Galatasaray sezona iki kanadını açıp, merkezden orta sahaları sokarak attığı gollerle ve aldığı galibiyetlerle başlamıştı. Emre Kılınç ve Belhanda, Taylan'ın önünde oynadığı maçlarda goller attılar ve ilk haftalardaki art arda galibiyetler bunların bulduğu gollerle ve iyi oyunlarla geldi. Galatasaray'da teknik ekip, bu galibiyetleri ve iyi oyununun sırrını doğru analiz edememiş olacak ki, iyi giden düzen nedense rotasyon veya başka gerekçelerle bozuldu. Emre Kılınç'ın kenara atıldığı, Belhanda'nın yedeğe çekildiği maçlarda Taylan'ın yanına hep bir ikinci 6 numara olarak Etebo sokulmaya çalışıldı. Böyle olunca Etebo'nun merkezden hücumu destekleme özelliğinin olmamasıyla Galatasaray'ın merkezden rakip savunmayı delme özelliği kaybedildi.
Şimdi bu bahsettiğim gollere bir bakalım...
- Gaziantep maçında atılan 2. gol Emre Kılınç'ın merkezi delmesi,
- Ardından Neftçi maçında atılan 2. gol Emre'nin merkezden çaldığı topla Diagne'ye boş kaleye attırması,
- Ardından Başakşehir maçında atılan 2. gol Belhanda'nın merkezi delmesi
- Ardından Hajduk Split maçında atılan gol Belhanda'nın merkezden yaptığı ceza sahası koşusu
Bu dört maç, Galatasaray'ın 4'te 4 yaparak başladığı süreç. Daha sonra ne olduysa bu ikili bozuldu. Etebo merkeze eklendi. Emre kanada atıldı, Belhanda yedeğe çekildi... Atılan diğer goller hep korner veya penaltı gibi duran toplar. Açık oyunda atılan goller hep merkezi delerek atılan goller. Teknik ekip bunu iyi analiz etse merkezdeki Emre Kılınç - Belhanda ikilisini bozmak için bu kadar can atmazdı.
Etebo, Taylan'ın yanında oynadığında doğal olarak 4-3-3'ten 4-2-3-1'e dönen Galatasaray, merkezden rakip ceza alanına koşu atan oyuncuları azalınca kanatlarındaki ağır oyuncuları ile sıkıntı yaşamaya başladı. Etebo, Emre veya Belhanda'dan birisini kesince kanatların ağırlığı dikkat rahatsız etti çünkü ilk dört maçta kanatların görevi çizgiye basarak merkezi açmaktı. İlk 4 maçtan sonra da kanatlar bunu yapsa da, teknik ekip kendi eliyle merkezden ceza sahasına koşan adamları kesmeye başladı.

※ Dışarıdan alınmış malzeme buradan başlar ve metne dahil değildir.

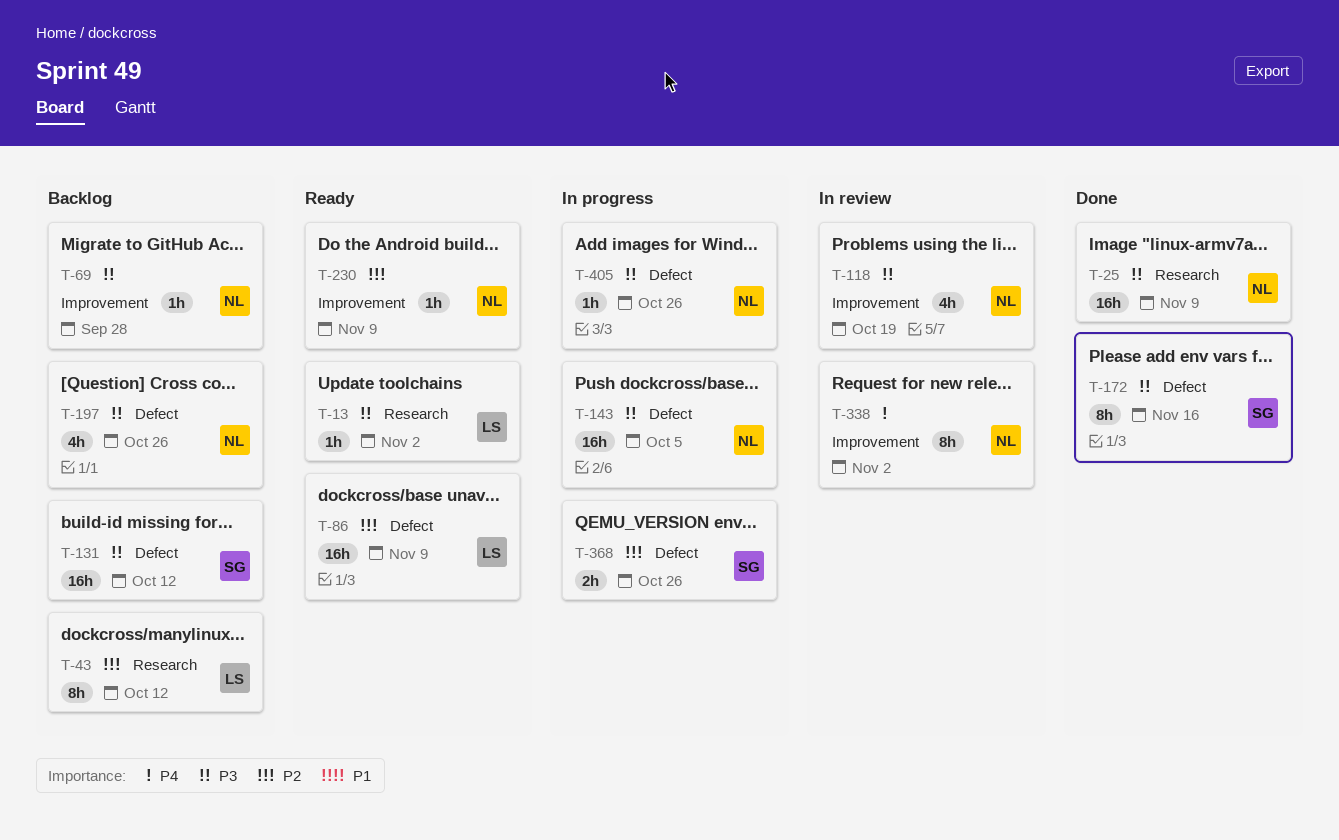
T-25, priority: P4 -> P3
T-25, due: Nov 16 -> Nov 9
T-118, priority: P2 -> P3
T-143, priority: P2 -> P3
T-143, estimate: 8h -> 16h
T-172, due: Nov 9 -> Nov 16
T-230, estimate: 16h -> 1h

Etebo, Galatasaray'a gelmeden önce oynadığı son 3 sezonda 3 gol, 2 asistle oynamış hücum yaratıcılığı son derece düşük bir oyuncu. Kendisini Galatasaray'a geldiğinde 4 saat izleyip, hakkında bir analiz videosu çektim ve gördüğüm, savunma aklının da çok zayıf olduğuydu. Farkındalığı, sezileri düşüktü, pozisyon hataları yapıyordu ve savunma önünde oynarsa çok sorun çıkaracağıydı. Zaten oynadığı takımlarda onu 8 numara veya 4-4-2'nin kanadında bağlantı oyuncusu yapmışlar. Teknik ekip kendi transfer ettirdiği oyuncuyu yeterince analiz edemediği için 6 numarada kullandı ve bugünkü kırmızı kartlarda sorumlu bence teknik ekipti.

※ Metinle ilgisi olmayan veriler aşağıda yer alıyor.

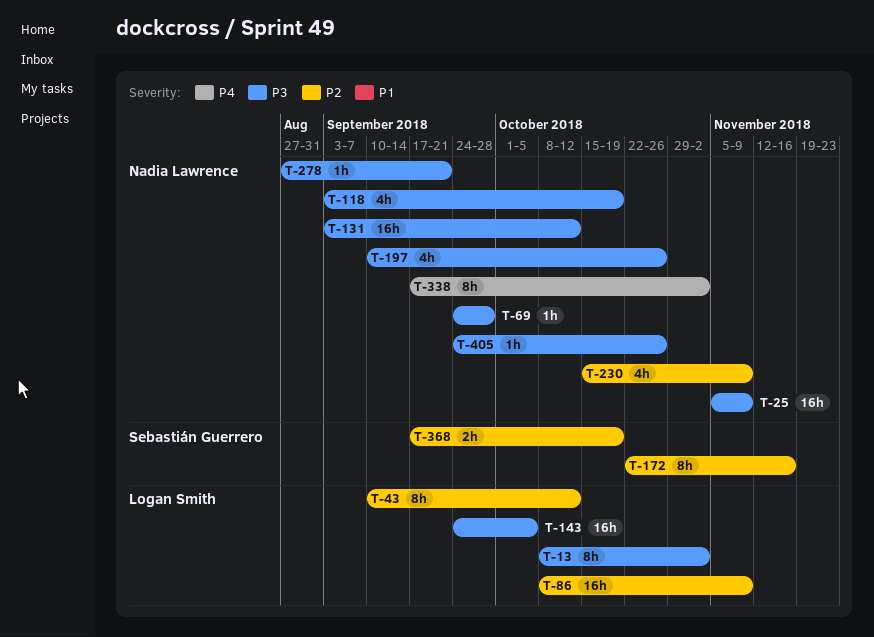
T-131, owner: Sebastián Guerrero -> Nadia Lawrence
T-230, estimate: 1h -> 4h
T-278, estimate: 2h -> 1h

Buna karşın Galatasaray şanslı başlamıştı maça. Vasat oynadığı ilk yarıda büyük bir hata sonucu penaltı kazanmış ve 1-0 avantajını da almıştı. Ancak frikikten yenen gol, kalecinin kalite noksanlığıyla ilgiliydi ve Muslera'nın asla yemeyeceği zayıf bir goldü.
Etebo'nun önsezi eksikliği ile takımın 10 kişi kalmasından sonra yapılan hamleler ise net doğruydu. Emre ve Falcao'nun çıkıp Belhanda ve Ömer gibi daha çok koşan adamların girmesi Galatasaray'ın 2. yarı ezilmemesini sağladı. Hatta ilk yarıdaki şansı devam etse, Babel'in eline çarpan top olmasa maçı kazanabilirdi bile Galatasaray. Buna rağmen şans 2. yarı Alanyaspor'a döndü ve Alanyaspor 11'e 10 oynadığı süreçte galibiyeti hak etmese de 3 puanı aldı. Galatasaray geçen sezon da son dakikalarda defalarca gol yemişti ve bu sezon da ilk son dakika golü sonrası puanını kaybetmiş oldu.